### EXERCISE
Would you please return the lines of the entries below starting at the line that has "#713, owner: 양미경 -> 장재현" and ending at the line that has "#1414, priority: 低 -> 高", both included, exactly as they are?

[Collected data]
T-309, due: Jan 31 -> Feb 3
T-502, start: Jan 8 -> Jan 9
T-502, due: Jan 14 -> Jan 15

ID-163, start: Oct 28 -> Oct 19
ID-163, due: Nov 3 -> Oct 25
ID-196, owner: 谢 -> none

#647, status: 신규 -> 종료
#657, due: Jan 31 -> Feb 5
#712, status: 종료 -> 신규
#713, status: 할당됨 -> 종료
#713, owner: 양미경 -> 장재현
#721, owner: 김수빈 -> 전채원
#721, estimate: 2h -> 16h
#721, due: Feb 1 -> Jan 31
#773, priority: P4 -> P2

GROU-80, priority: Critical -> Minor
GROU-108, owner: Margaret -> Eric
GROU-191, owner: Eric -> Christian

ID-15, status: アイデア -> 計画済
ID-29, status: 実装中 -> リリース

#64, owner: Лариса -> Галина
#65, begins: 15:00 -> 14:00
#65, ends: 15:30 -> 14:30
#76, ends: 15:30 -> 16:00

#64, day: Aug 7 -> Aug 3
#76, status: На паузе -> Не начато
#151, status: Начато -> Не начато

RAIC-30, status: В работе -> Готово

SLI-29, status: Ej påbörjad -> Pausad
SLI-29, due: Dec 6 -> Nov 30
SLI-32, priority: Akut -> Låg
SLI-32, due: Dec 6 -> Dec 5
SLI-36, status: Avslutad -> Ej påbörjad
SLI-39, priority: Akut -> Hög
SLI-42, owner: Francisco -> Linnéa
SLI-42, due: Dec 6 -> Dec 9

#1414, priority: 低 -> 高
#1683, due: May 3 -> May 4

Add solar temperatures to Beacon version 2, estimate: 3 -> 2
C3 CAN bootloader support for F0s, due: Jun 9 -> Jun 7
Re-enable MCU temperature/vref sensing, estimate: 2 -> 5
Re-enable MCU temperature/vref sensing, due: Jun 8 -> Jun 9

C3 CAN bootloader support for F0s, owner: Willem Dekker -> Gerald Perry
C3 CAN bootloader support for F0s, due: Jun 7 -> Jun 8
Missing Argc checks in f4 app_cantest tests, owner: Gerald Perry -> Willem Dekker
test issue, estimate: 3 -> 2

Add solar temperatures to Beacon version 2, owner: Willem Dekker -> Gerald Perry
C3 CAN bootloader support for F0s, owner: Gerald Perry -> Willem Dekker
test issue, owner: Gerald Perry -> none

### OUTPUT FOR THIS TASK
#713, owner: 양미경 -> 장재현
#721, owner: 김수빈 -> 전채원
#721, estimate: 2h -> 16h
#721, due: Feb 1 -> Jan 31
#773, priority: P4 -> P2

GROU-80, priority: Critical -> Minor
GROU-108, owner: Margaret -> Eric
GROU-191, owner: Eric -> Christian

ID-15, status: アイデア -> 計画済
ID-29, status: 実装中 -> リリース

#64, owner: Лариса -> Галина
#65, begins: 15:00 -> 14:00
#65, ends: 15:30 -> 14:30
#76, ends: 15:30 -> 16:00

#64, day: Aug 7 -> Aug 3
#76, status: На паузе -> Не начато
#151, status: Начато -> Не начато

RAIC-30, status: В работе -> Готово

SLI-29, status: Ej påbörjad -> Pausad
SLI-29, due: Dec 6 -> Nov 30
SLI-32, priority: Akut -> Låg
SLI-32, due: Dec 6 -> Dec 5
SLI-36, status: Avslutad -> Ej påbörjad
SLI-39, priority: Akut -> Hög
SLI-42, owner: Francisco -> Linnéa
SLI-42, due: Dec 6 -> Dec 9

#1414, priority: 低 -> 高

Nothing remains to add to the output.